The subcommittee, which is investigating Goldman's role in the financial crisis, provided excerpts of e-mails showing a progression from late 2006 through the full-blown mortgage crisis a year later. Levin said they show Goldman shifted in early 2007 from neutral to a short position, betting that the mortgage market was likely to collapse.
"That directional change is mighty clear," Levin said. "They decided to go gangbusters selling those securities" while knowing they were toxic.
"We have a big short on ...," Tourre wrote in a December 2006 e-mail.
Daniel Sparks, a former head of Goldman's mortgages department, wrote to other executives in March 2007, "We are trying to close everything down, but stay on the short side." Sparks also was scheduled to testify at Tuesday's hearing.

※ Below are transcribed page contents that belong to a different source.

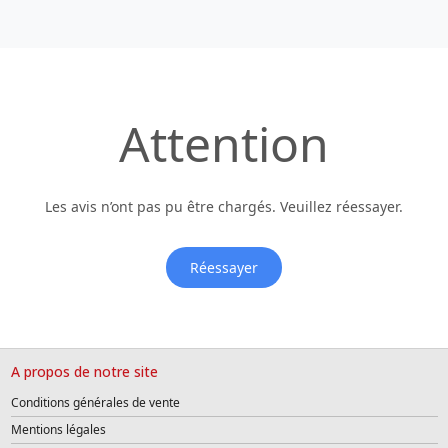
Attention
Les avis n’ont pas pu être chargés. Veuillez réessayer.
Réessayer
A propos de notre site
Conditions générales de vente
Mentions légales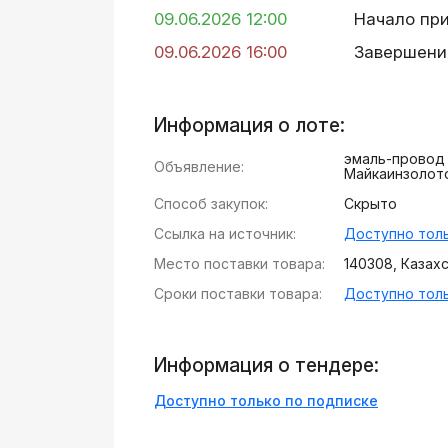
09.06.2026 12:00
Начало пр
09.06.2026 16:00
Завершени
Информация о лоте:
эмаль-провод
Объявление:
Майкаинзолото
Способ закупок:
Скрыто
Ссылка на источник:
Доступно толь
Место поставки товара:
140308, Казахст
Сроки поставки товара:
Доступно толь
Информация о тендере:
Доступно только по подписке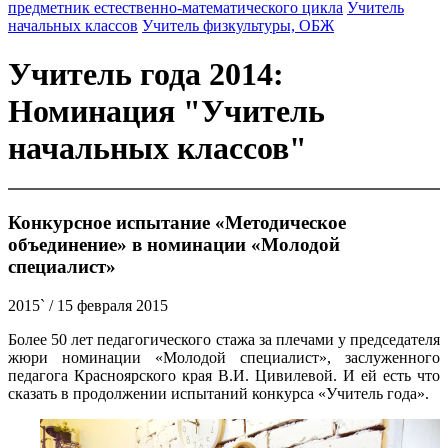
предметник естественно-математического цикла
Учитель
начальных классов
Учитель физкультуры, ОБЖ
Учитель года 2014:
Номинация "Учитель
начальных классов"
Конкурсное испытание «Методическое
объединение» в номинации «Молодой
специалист»
2015`
/ 15 февраля 2015
Более 50 лет педагогического стажа за плечами у председателя
жюри номинации «Молодой специалист», заслуженного
педагога Красноярского края В.И. Цивилевой. И ей есть что
сказать в продолжении испытаний конкурса «Учитель года».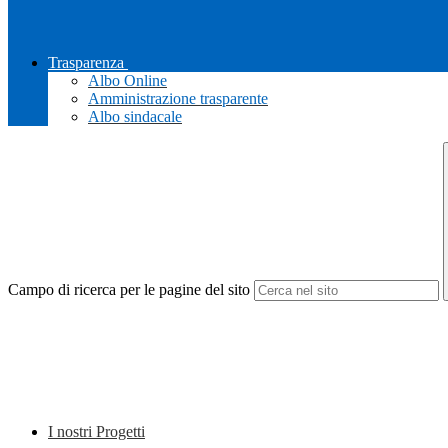
Trasparenza
Albo Online
Amministrazione trasparente
Albo sindacale
Campo di ricerca per le pagine del sito
I nostri Progetti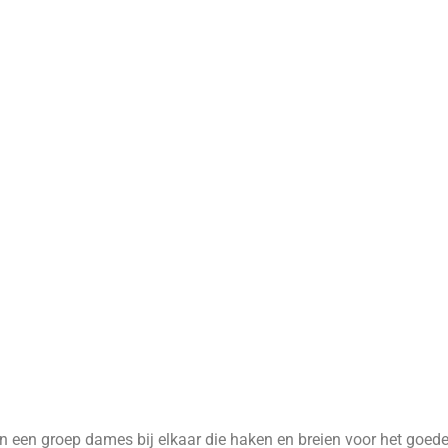
n een groep dames bij elkaar die haken en breien voor het goed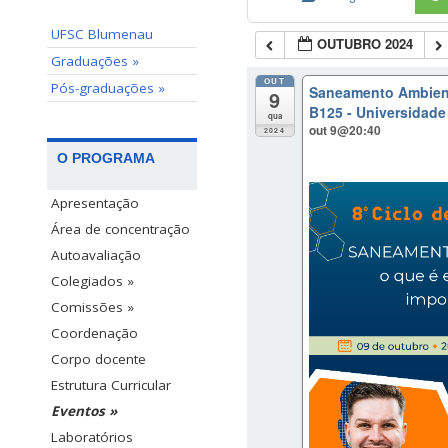
UFSC Blumenau
OUTUBRO 2024
Graduações »
OUT
Pós-graduações »
Saneamento Ambienta
9
B125 - Universidade
qua
out 9@20:40
2024
O PROGRAMA
Apresentação
Área de concentração
Autoavaliação
Colegiados »
Comissões »
Coordenação
Corpo docente
Estrutura Curricular
Eventos »
Laboratórios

The issue of how much Goldman executives pushed such policies and were aware of the mortgage trading department's practices is a key one emerging before the Senate hearing.
Blankfein "knew about this huge shift (to a short position) that was taking place," Levin said.
The 140-year-old investment house's trading strategy in recent years enabled it to weather the financial crisis better than most other big banks. It earned a blowout $3.3 billion in the first quarter.
Even before the SEC filed its fraud charges, Goldman denied that it bet against clients by selling them mortgage-backed securities while reducing its own exposure to them by taking short positions.
By the Senate subcommittee's reckoning, Goldman made about $3.7 billion from its short positions in several complex mortgage securities called collateralized debt obligations in 2006-2007. The short positions made up about 56 percent of its total risk during the period, the investigators found.
But the company says it lost $1.2 billion when it sold home mortgage securities in 2007 and 2008.
According to a November 2007 internal Goldman e-mail: "Of course we didn't dodge the mortgage mess. We lost money, then made more than we lost because of shorts."
In addition to the $2 billion collateralized debt obligation that's the focus of the SEC's charges against Goldman, the subcommittee analyzed five other such transactions, totaling around $4.5 billion. All told, they formed a "Goldman Sachs conveyor belt," the Senate panel said, that dumped toxic mortgage securities into the bloodstream of the financial system.
The firm's correspondence to the SEC dated Oct. 4, 2007, includes this: "During most of 2007, we maintained a net short subprime (mortgage) position and therefore stood to benefit from declining prices in the mortgage market."
In his prepared remarks, Blankfein acknowledges, "We have to do a better job of striking the balance between what an informed client believes is important to his or her investing goals and what the public believes is overly complex and risky."
He adds, "If our clients believe that we don't deserve their trust, we cannot survive."
Charles Elson, chairman of the University of Delaware's Weinberg Center for Corporate Governance, questioned the panel's decision to publish results of its inquiry just as lawmakers were starting to vote on sweeping financial overhaul legislation.
"It becomes political theater," Elson said. "The issues are worth raising, but the timing is the trouble."
In a 57-41 vote Monday evening, the Senate failed to get the 60 supporters needed to proceed on the legislation. But bipartisan talks on the bill are continuing, with Democrats believing that public pressure and the scent of a Wall Street scandal wafting from the Goldman case have given them the upper hand. Senate Majority Leader Harry Reid may call for a new vote as early as Tuesday.